Beth Tobe, Prevention Coordinator from Pathways, related, “The neatest thing is the kids supporting each other. They learn together that it’s all OK. They all know what the others are going through.”

Grady Steffan, age 9, of Ottawa, shared his definition of grief.

“It’s when a loved one passes; it’s what you feel,” he said.

Another child added, “It’s ok to be happy, too. When a loved one suffers so much, they don’t suffer any more (after they pass away).”

Levi Maag, age 9, of Columbus Grove, whose father recently passed away, disclosed, “My dad died of esophageal cancer. This helps me learn how important my dad was. I’m pretty sure he wanted me to go here (to the camp). Even though he’s up in heaven, he’s still my dad.”

The campers also participated in fun activities. They created unique tie-dye shirts and played games. They rode horses and did group activities at Challenged Champions Equestrian Center, fished at the Leipsic Fishing and Hunting Association and swam at the Putnam County YMCA.
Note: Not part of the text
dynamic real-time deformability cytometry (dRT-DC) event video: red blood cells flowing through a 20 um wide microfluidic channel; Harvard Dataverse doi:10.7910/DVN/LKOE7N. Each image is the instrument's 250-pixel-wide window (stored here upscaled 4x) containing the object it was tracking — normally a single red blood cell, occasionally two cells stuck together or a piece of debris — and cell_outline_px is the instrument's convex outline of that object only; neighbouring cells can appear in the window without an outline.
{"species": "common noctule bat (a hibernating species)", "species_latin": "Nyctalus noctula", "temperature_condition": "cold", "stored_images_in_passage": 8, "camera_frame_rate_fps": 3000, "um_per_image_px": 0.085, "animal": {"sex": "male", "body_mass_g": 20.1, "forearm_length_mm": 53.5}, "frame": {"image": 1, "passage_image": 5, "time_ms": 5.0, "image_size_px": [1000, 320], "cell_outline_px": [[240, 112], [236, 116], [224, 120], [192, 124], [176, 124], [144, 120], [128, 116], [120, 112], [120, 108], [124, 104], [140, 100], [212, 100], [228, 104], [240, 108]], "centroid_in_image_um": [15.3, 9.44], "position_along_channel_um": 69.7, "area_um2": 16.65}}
“By far, this is the best part of my job,” Mason confirmed. “I watched the children swimming today, like they didn’t have a care in the world. And to think they have all this (their grief) on their shoulders.”

Parents were also appreciative of the camp.

“All three of my kids have gone through the program,” Jen Recker, of Glandorf, commented. Recker’s six-year-old daughter, Savannah, attended the camp this year. “The volunteers really help the kids with grief by talking about it. They (the kids) are making good memories and learning how to hang on to those memories.”

At the conclusion of the camp, the children, their friends, and their relatives gathered in the church’s sanctuary for a candle lighting ceremony to commemorate their loved ones, and to view a slideshow of the week’s activities. They proceeded outside to partake in an American Indian ritual of releasing butterflies to take their wishes to their loved ones in Heaven.

“I can’t imagine not having this,” Mason concluded. “The numbers have been very good. We will never cancel due to low attendance. We never turn anyone away for their inability to pay.”